[Transcribed page contents]

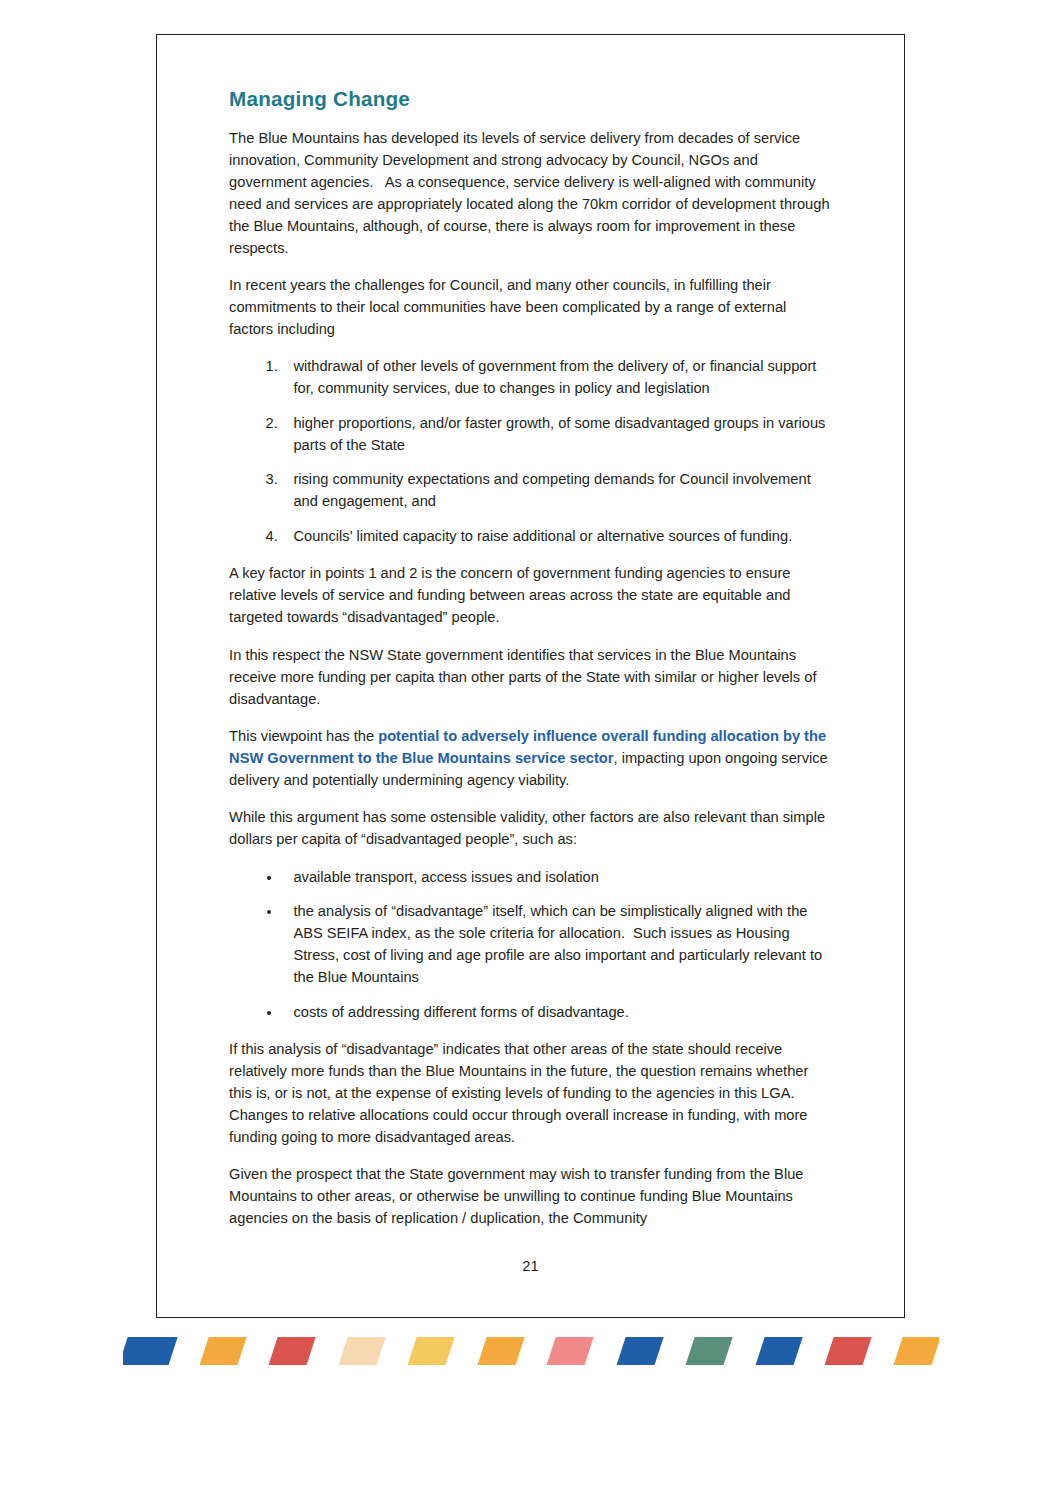Managing Change
The Blue Mountains has developed its levels of service delivery from decades of service innovation, Community Development and strong advocacy by Council, NGOs and government agencies. As a consequence, service delivery is well-aligned with community need and services are appropriately located along the 70km corridor of development through the Blue Mountains, although, of course, there is always room for improvement in these respects.
In recent years the challenges for Council, and many other councils, in fulfilling their commitments to their local communities have been complicated by a range of external factors including
withdrawal of other levels of government from the delivery of, or financial support for, community services, due to changes in policy and legislation
higher proportions, and/or faster growth, of some disadvantaged groups in various parts of the State
rising community expectations and competing demands for Council involvement and engagement, and
Councils’ limited capacity to raise additional or alternative sources of funding.
A key factor in points 1 and 2 is the concern of government funding agencies to ensure relative levels of service and funding between areas across the state are equitable and targeted towards “disadvantaged” people.
In this respect the NSW State government identifies that services in the Blue Mountains receive more funding per capita than other parts of the State with similar or higher levels of disadvantage.
This viewpoint has the potential to adversely influence overall funding allocation by the NSW Government to the Blue Mountains service sector, impacting upon ongoing service delivery and potentially undermining agency viability.
While this argument has some ostensible validity, other factors are also relevant than simple dollars per capita of “disadvantaged people”, such as:
available transport, access issues and isolation
the analysis of “disadvantage” itself, which can be simplistically aligned with the ABS SEIFA index, as the sole criteria for allocation. Such issues as Housing Stress, cost of living and age profile are also important and particularly relevant to the Blue Mountains
costs of addressing different forms of disadvantage.
If this analysis of “disadvantage” indicates that other areas of the state should receive relatively more funds than the Blue Mountains in the future, the question remains whether this is, or is not, at the expense of existing levels of funding to the agencies in this LGA. Changes to relative allocations could occur through overall increase in funding, with more funding going to more disadvantaged areas.
Given the prospect that the State government may wish to transfer funding from the Blue Mountains to other areas, or otherwise be unwilling to continue funding Blue Mountains agencies on the basis of replication / duplication, the Community
21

PROBLEM DESCRIPTION> Select and copy every line from the records that includes the word "people".

PROBLEM SOLUTION>
A key factor in points 1 and 2 is the concern of government funding agencies to ensure relative levels of service and funding between areas across the state are equitable and targeted towards “disadvantaged” people.
While this argument has some ostensible validity, other factors are also relevant than simple dollars per capita of “disadvantaged people”, such as:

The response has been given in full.